In my last post, I looked at some of the ethical considerations an individual might make during a flu epidemic. My focus was squarely on the individual’s decisions: whether to stay in bed or seek medical care, whether to seek aid from others, etc. This is the kind of everyday ethics that crops up for most of us as we try to get through our days.
If you’re someone who is responsible for keeping health care infrastructure or other state resources in good working order, however, the ethical landscape of a major flu epidemic looks quite different.
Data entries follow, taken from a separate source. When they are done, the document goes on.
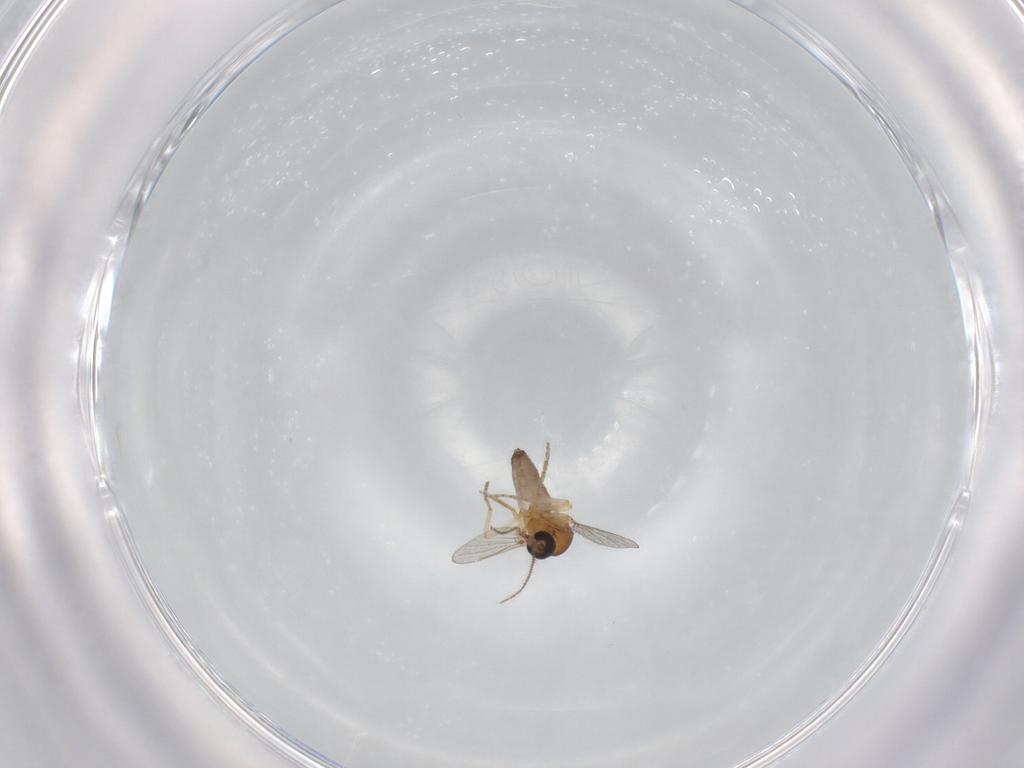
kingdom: Animalia
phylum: Arthropoda
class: Insecta
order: Diptera
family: Ceratopogonidae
On January 30, 2009, the Minnesota Pandemic Ethics Project issued a preliminary report, For the Good of Us All: Ethically Rationing Health Resources in Minnesota in a Severe Influenza Pandemic (PDF). As you might guess from the subtitle, a big issue the report takes on is how ethically to ration resources that are bound to be limited in the event of a flu pandemic — things like face masks, ventilators, antiviral drugs, and doses of flu vaccine. Given that the vaccine can’t be developed until the virus behind the pandemic has presented itself to medical scientists, scarcity (or at least a significant lag between when serious flu cases present themselves and when large quantities of vaccine can be prepared) is unavoidable. This means distribution of scarce resources will require state officials to work out what is most fair.
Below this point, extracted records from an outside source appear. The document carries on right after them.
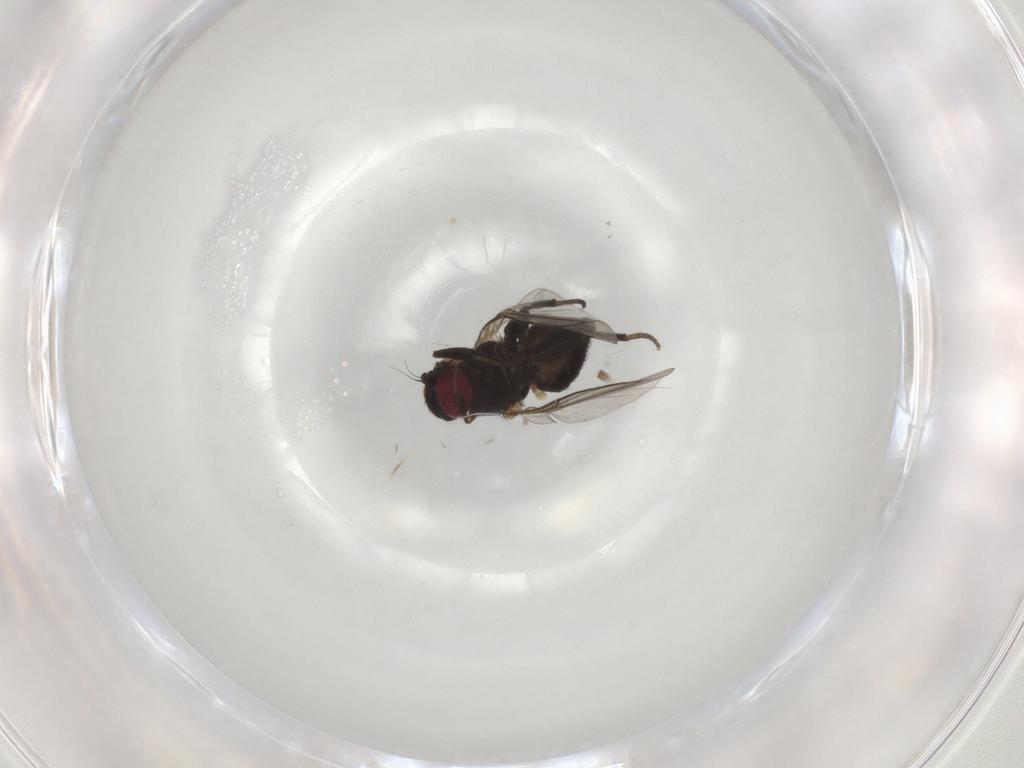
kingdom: Animalia
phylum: Arthropoda
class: Insecta
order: Diptera
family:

From page iii of the draft report (in the Executive Summary), here is the first part of the “Proposed Ethical Frameworks At-a-Glance”:
Ethical commitments about how pandemic planning and response will be implemented
Pursue Minnesotans’ common good in ways that:
- Are accountable, transparent, and worthy of trust
- Promote solidarity and mutual responsibility
- Respond to needs fairly, effectively, and efficiently
Principles for rationing resources in a severe pandemic
Steward scarce resources to promote Minnesotans’ common good by balancing three equally important ethical principles:
- Protect the population’s health
- Protect public safety and civil order
- Treat people fairly, recognizing the moral equality of all
Protect the population’s health
- Reduce mortality and serious morbidity
Protect public safety and civil order
- Reduce disruptions to the basic health care, public health, public safety and other critical infrastructures
- Promote public understanding about and confidence in the distribution of health care resources
Treat people fairly, recognizing the moral equality of all
- Reduce significant group differences in mortality and serious morbidity
- Make reasonable efforts to remove barriers to fair access
- Reciprocate to groups accepting high risk in the service of others
- Reduce significant differences in opportunities to live a normal lifespan
- Promote equitable access through fair random processes for individuals equally prioritized
It will not surprise you that the trick is in working out how the various individuals are prioritized before turning to the random processes.
This is very interesting reading (and I’m still working my way through the 84 pages of this draft document — I haven’t even gotten to the accompanying draft document on implementing the ethical frameworks described in this report). I’m impressed that Minnesota actually has a tentative plan for dealing with pandemic flu as an ethical challenge as well as a medical one.
While swine flu is still simmering, let’s hope other states — and federal governments, too — have a look at this report and take some serious steps toward developing pandemic response plans of their own. I’m pretty sure you don’t want to be making the tough calls in the heat of a crisis if you can help it.